L'homme d'affaires Patrice Talon est sorti lundi largement vainqueur du second tour de l'élection présidentielle au Bénin, au terme d'un scrutin sans incidents majeurs dans ce rare bastion de la démocratie électorale en Afrique.

Quelque 4,7 millions d'électeurs étaient appelés aux urnes dimanche pour élire le successeur de Thomas Boni Yayi. Celui-ci, au pouvoir depuis 2006, se retire au terme de deux mandats, conformément à la Constitution de ce petit pays ouest-africain, premier État d'Afrique francophone à avoir entamé une transition démocratique au début des années 1990.

Patrice Talon, baptisé le «roi du coton» et âgé de 57 ans, a obtenu 65,39% des voix contre 34,61% pour son adversaire Lionel Zinsou, le premier ministre sortant, 61 ans, selon le président de la Commission électorale Emmanuel Tiando.

Acteur incontournable du monde des affaires au Bénin, il était soutenu par 24 candidats du premier tour réunis au sein de la «coalition de la rupture».

M. Zinsou, ex-banquier d'affaires franco-béninois et candidat des Forces Cauri pour un Bénin émergent (FCBE) de M. Boni Yayi, avait appelé son adversaire dès dimanche soir pour reconnaître sa défaite et le féliciter au cours d'une «conversation cordiale», a-t-il déclaré à l'AFP.

«C'est un geste que j'ai beaucoup apprécié et je l'en félicite. Cela prouve bien que notre démocratie est en bonne marche», a réagi lundi soir M. Talon, qualifiant son adversaire de «grand homme au fair-play admirable» lors d'une courte conférence de presse à Cotonou.

M. Talon va s'atteler en priorité à une réforme constitutionnelle, censée redistribuer les pouvoirs pour l'instant concentrés par le président. Il souhaite notamment supprimer la possibilité d'un second mandat présidentiel.

«Je suis élu pour cinq ans et je ferai cinq ans, je ne serai pas candidat en 2021 et je ne serai pas éligible», a-t-il insisté.

M. Zinsou, plume du Premier ministre français Laurent Fabius dans les années 80, avait quitté son poste à la tête de PAI Partners, un des plus gros fonds d'investissement européens, pour devenir Premier ministre du Bénin en juin 2015.

«Démocratie solide»

Pendant la campagne, il a été traité de «yovo» («Blanc») par ses détracteurs, qui lui ont reproché d'être «parachuté» par la France, l'ancienne puissance coloniale, pour raviver les réseaux de la «Françafrique».

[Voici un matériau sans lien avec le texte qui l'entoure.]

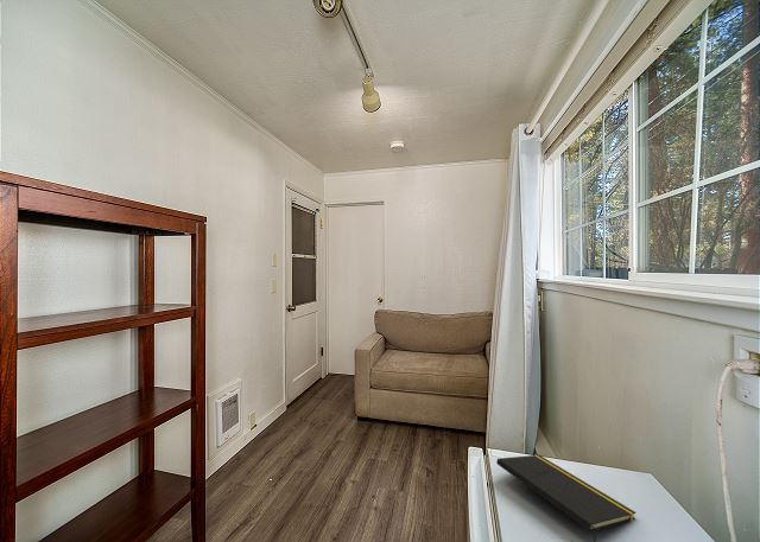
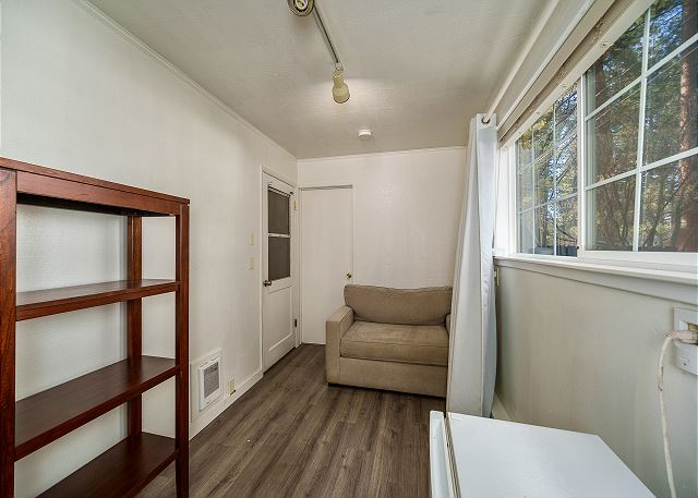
- notepad [495,454,638,542]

«A titre personnel, c'est bien mon intention de servir mon pays (...) Il y a de très nombreuses façons de se rendre utile à son pays», a affirmé M. Zinsou à la presse lundi soir.

Le président français François Hollande, qui a adressé au futur président béninois ses «meilleurs voeux de réussite dans l'exercice de son prochain mandat», a salué, dans un communiqué, «la solidité de la démocratie béninoise».

Le taux de participation était de 65,57% au second tour, a précisé M. Tiando, qui a rappelé que les «grandes tendances» publiées par la Commission électorale devaient toutefois être confirmées dans les prochains jours par la Cour Constitutionnelle, qui proclamera officiellement le vainqueur.

Si quelques scènes de liesse ont pu être observées dimanche soir à Cotonou, la capitale économique largement favorable à Patrice Talon, le calme était revenu lundi matin.

La réussite sociale de ce «self-made man» et son goût du luxe font rêver une partie de la jeunesse béninoise, qui voit en lui celui qui saura créer des emplois et de la richesse à l'échelle du pays.

Peu diversifiée, l'économie de ce pays de 10,6 millions d'habitants s'appuie essentiellement sur l'agriculture et le commerce de transit et de réexportation vers son grand voisin et principal partenaire, le Nigeria.

Le prochain président béninois, qui doit être investi le 6 avril, «peut être une chance pour le Bénin s'il met en oeuvre son programme notamment en matière de réformes institutionnelles», estime le chercheur Gilles Yabi, fondateur du cercle de réflexion ouest-africain Wathi, basé à Dakar.

Mais il émet des «réserves quant à la personnalité» de ce personnage controversé, «lui-même en partie responsable du bilan de Boni Yayi».

«M. Talon va être bien obligé de lutter contre la corruption. Nous ne lui laisserons aucun répit. Nous allons le lui exiger», a réagi le militant anti-corruption Martin Assogba, figure de la société civile béninoise.